Adherence, healthcare resource use (HRU) and costs: A comparison of single-tablet regimen (STR) versus multi-tablet regimen (MTR) containing fixed dose combination (FDC) regimens

Authors
Category Systematic review
JournalValue in Health
Year 2015
Objectives: A comparison of all available once-daily fixed dose STR to MTR (of any frequency, containing FDC) using randomized controlled trials, observational studies and economic models focused on adherence measures could inform HIV healthcare providers and policy makers regarding modalities of patient disease management to improve health outcomes. A systematic review and meta-analysis of published literature was conducted to compare STR to MTR. Methods: Published literature in English between 2005 and 2014 was searched using Embase, Medline, PubMed (Medline in-process) and ClinicalTrial.Gov databases. Two-level screening was undertaken by two independent researchers to finalize articles for evidence synthesis.

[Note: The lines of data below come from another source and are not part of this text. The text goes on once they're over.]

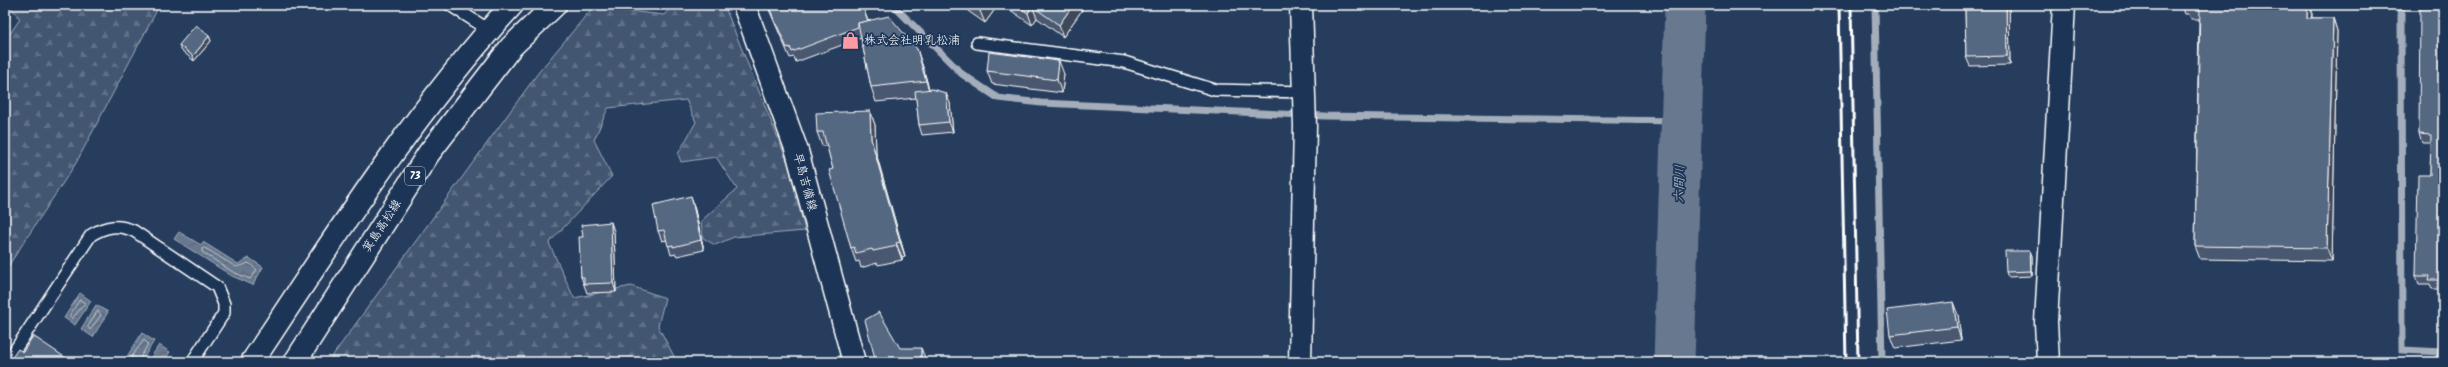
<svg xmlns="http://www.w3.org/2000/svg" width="2448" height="367" font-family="Kalam,'Klee One',sans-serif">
	<defs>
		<pattern id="forest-firs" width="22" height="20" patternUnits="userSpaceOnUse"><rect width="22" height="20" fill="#425672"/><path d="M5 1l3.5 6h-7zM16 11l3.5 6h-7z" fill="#5e6f87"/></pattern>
		<pattern id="water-waves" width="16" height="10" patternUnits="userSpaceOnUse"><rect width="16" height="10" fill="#67788e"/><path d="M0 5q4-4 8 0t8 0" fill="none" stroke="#5a626d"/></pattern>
	</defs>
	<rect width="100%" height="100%" fill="#263d5e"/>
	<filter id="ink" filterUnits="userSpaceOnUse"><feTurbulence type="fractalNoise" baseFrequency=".025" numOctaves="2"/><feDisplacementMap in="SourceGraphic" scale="8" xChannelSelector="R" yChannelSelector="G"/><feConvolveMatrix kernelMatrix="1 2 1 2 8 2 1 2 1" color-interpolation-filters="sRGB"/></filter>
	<g filter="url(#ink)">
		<!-- forest -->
		<g fill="url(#forest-firs)" stroke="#a0aab8">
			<polygon points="9,5 153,5 157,10 76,163 5,271 5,41 20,19"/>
			<polygon points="673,5 724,5 788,163 805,231 734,237 715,245 703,238 701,221 737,189 716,157 681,162 678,154 696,122 686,100 608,108 594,140 612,176 549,243 574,298 631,286 665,298 658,326 677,362 328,362 538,73 593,7 664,15"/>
		</g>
		<!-- water -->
		<g fill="url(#water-waves)" stroke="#a4aebb">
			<polygon points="179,232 201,245 203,242 238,264 249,258 263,267 253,285 232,276 174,239"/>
			<polygon points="80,293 91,301 75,325 64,318"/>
			<polygon points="96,305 108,312 93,337 81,329"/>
			<polygon points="142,333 154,341 141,362 132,362 126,358"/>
			<polygon points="159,345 170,352 163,362 148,362"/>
		</g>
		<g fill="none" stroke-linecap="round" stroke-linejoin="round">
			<!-- shore -->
			<g stroke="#c2c9d2" stroke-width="1">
				<polygon points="205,248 236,267 249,263 257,270 250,279 233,272 202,252 202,249"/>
				<polygon points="80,300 85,303 72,319 70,315"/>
				<polygon points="98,311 101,315 90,330 88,327"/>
				<polyline points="133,362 132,356 144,340 148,344 138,362"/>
			</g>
			<!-- stream -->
			<g stroke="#a4aebb" stroke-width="7">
				<polyline points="893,5 962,74 998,98 1041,103 1325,116 1681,121"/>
				<polyline points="1875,5 1882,362"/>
				<polyline points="2401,5 2402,350 2443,352"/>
				<polyline points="2439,362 2439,352"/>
			</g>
			<!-- river -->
			<polyline stroke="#67788e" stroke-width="41" points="1674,362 1685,5"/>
			<defs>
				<g id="lane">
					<polyline points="450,5 489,30"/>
					<polyline points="977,43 1124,62 1215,90 1304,92"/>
					<path d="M 7,362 L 91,235 C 106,226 118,224 134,231 L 217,287 L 224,304 L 224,313 L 192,362"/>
				</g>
				<g id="street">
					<polyline points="1300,362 1305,126 1301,5"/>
					<polyline points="2048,362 2046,322 2064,5"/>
				</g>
				<polyline id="secondary" points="744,5 797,151 854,362"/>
				<g id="primary">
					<path d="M 252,362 C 332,241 413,113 512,5"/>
					<polyline points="295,362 429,153 511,47 555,5"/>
				</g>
			</defs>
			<!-- lane casing -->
			<use href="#lane" stroke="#fff" stroke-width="14"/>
			<!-- street casing -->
			<use href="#street" stroke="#fff" stroke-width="25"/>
			<!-- secondary casing -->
			<use href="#secondary" stroke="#fff" stroke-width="25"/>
			<!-- primary casing -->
			<use href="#primary" stroke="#fff" stroke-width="25"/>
			<!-- lane -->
			<use href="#lane" stroke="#1d3557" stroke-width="11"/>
			<!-- street -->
			<use href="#street" stroke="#1d3557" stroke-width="22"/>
			<!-- secondary -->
			<use href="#secondary" stroke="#1d3557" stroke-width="22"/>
			<!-- primary -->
			<use href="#primary" stroke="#1d3557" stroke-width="22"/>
			<!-- rail -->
			<g stroke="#fff" stroke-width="3">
				<polyline points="1839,5 1846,362"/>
				<polyline points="1851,5 1858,362"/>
			</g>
		</g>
		<!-- wall -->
		<g fill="#49596f" stroke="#fff">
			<polygon points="767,5 862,5 868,21 922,64 929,89 950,103 953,132 922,135 919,125 916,98 876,102 871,87 861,38 796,62 794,57 790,58"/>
			<polygon points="966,5 998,5 985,23 968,11"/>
			<polygon points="1003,5 1080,5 1082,10 1063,37 1037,18 1032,25"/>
			<polygon points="1898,5 2009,5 2010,65 1970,66 1966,57 1965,6 1898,6"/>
			<polygon points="2182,5 2312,5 2312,18 2333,18 2337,31 2332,261 2200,259 2195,246 2199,19 2191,19 2189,14 2185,14"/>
			<polygon points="2443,5 2443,294 2441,289 2432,289 2430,284 2419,284 2416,276 2430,175 2431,143 2422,143 2419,134"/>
			<polygon points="209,36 211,41 194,61 181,50 179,45"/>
			<polygon points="987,71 1064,74 1062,93 992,84"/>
			<polygon points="870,111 875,125 876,153 905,256 902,257 902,260 878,265 877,263 861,268 859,261 856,262 851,248 833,169 827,146 822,146 817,132"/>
			<polygon points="694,206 704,250 677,256 676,254 671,255 667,240 662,241 658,231"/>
			<polygon points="614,231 616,292 587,293 581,277 583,237"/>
			<polygon points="2030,251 2032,256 2032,276 2008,277 2006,272"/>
			<polygon points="1958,315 1961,340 1895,348 1890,335"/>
		</g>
		<!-- shaded-wall -->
		<g fill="#3c485a" stroke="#fff">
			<polygon points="5,5 6,5 10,16 5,23"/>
			<polygon points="985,5 998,5 985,23 980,11"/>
			<polygon points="1073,5 1080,5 1082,10 1063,37 1059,25"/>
			<polygon points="2006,5 2009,5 2010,65 2007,56"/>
			<polygon points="2307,5 2312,5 2311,31 2307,18"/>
			<polygon points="1032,6 1037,18 1032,25 1028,13"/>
			<polygon points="2333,18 2337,31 2332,261 2327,248"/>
			<polygon points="209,36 211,41 194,61 193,56"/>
			<polygon points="917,49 922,64 931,96 926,81"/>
			<polygon points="1059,61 1064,74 1062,93 1057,80"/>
			<polygon points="946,93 950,103 953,132 949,122"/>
			<polygon points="870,111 875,125 876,153 905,256 900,242 871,139"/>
			<polygon points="691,196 694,206 704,250 701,240"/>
			<polygon points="611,222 614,231 616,292 613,283"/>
			<polygon points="896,243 902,257 902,260 897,246"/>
			<polygon points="2030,251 2032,256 2032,276 2031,271"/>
			<polygon points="1953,302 1958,315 1961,340 1957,327"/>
			<polygon points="921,348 926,360 926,362 921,362"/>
		</g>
		<!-- building -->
		<g fill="#556781" stroke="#fff">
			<polygon points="768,5 862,5 868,21 858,23 858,27 792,52 790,47 787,48"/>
			<polygon points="972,5 985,5 980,11"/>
			<polygon points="1016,5 1073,5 1059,25 1032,6 1028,13"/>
			<polygon points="1965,5 2006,5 2007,56 1966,57"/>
			<polygon points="2186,5 2307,5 2307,18 2333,18 2327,248 2195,246 2200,6 2186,6"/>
			<polygon points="2420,5 2443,5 2443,288 2441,288 2441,280 2428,280 2429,276 2416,276 2418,175 2430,175 2431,135 2419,134"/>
			<polygon points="889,16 917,49 926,81 871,87 858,23"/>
			<polygon points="196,25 209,36 193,56 179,45"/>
			<polygon points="989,52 1059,61 1057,80 987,71"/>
			<polygon points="932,89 946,93 949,122 919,125 915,91"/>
			<polygon points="870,111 871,139 900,242 896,243 897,246 873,251 872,249 856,253 854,247 851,248 829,170 833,169 823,132 817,132 816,113"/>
			<polygon points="691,196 701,240 673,247 673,245 668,246 664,230 658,231 653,205"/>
			<polygon points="611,222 613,283 584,284 584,277 581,277 579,237 583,237 581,225"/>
			<polygon points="2005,251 2030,251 2031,271 2006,272"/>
			<polygon points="1953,302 1957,327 1890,335 1887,310"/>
			<polygon points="879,312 900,348 921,348 921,362 876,362 865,320"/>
			<polygon points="33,336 72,362 9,362 18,349 23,352"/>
		</g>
	</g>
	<!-- icons -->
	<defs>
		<symbol id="shop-bare" viewBox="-9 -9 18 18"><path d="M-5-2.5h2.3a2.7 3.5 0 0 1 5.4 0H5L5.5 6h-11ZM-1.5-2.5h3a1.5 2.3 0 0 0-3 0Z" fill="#ff9aa2" stroke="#1d3557" stroke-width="2.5" paint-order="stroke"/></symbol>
	</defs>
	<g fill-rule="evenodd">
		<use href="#shop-bare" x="838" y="28" width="25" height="25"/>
	</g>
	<g text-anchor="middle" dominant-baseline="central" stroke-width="3.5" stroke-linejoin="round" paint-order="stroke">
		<!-- shield labels -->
		<rect fill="#1d3557" stroke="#bbc2cd" stroke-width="1" x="405" y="167" width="20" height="18" rx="3"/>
		<g font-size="11" font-weight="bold" fill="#fff">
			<text x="415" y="176">73</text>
		</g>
		<!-- poi labels -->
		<g font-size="12" fill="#fff" stroke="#1d3557" text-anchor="start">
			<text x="864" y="40">株式会社明乳松浦</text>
		</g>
		<!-- street labels -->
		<g font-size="12" fill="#fff" stroke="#1d3557">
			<text transform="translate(805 182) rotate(75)">早島吉備線</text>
			<text transform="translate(382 226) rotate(-57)">箕島高松線</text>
		</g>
		<!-- water labels -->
		<g font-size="13" font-style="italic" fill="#bbc2cc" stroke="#1d3557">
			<text transform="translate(1680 184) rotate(-88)">六間川</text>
		</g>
	</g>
	<!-- margin -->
	<rect width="2448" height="367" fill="none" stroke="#1d3557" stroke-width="20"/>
	<rect x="10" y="10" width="2428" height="347" fill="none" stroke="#fff" stroke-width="1.5" filter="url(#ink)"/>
</svg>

Adherence, efficacy, safety, tolerability, HRU and costs were assessed comparing STR to MTR. A random effects meta-analysis was performed and heterogeneity examined using meta-regression. Adherence, HRU/Cost evaluations are summarized in this abstract. Results: Of the 39 articles identified for qualitative evidence synthesis, 22 reported patient adherence outcomes and 5 had quantifiable data for meta-analysis. STR patients were statistically significantly more adherent (per respective study-defined adherence goals) compared to MTR patients of any frequency (Odds Ratio (OR):2.37 (95% CI:1.68, 3.35) (p < 0.001)), twice-daily MTR (OR:2.53 (95% CI:1.13, 5.66) and once-daily MTR (OR:1.81 (1.15, 2.84)). Several studies reported significant reduction in HRU and costs among STR group versus MTR (albeit, none was eligible for meta-analysis): mean costs (annual, bi-annual, monthly or per-diem) were found to be lower for the STR group compared to MTR, and STR was also deemed cost-effective, based on its lower incremental cost-effectiveness ratio (ICER). Conclusions: STR demonstrated significant impact on improving adherence and potentially lowering overall HRU and costs in comparison to MTR. These findings may have policy implications for HIV disease management in resource-limited settings, considering the known associations between ART adherence and improvements in humanistic/clinical burden among HIV patients, and the potential HRU/ cost savings associated with STRs.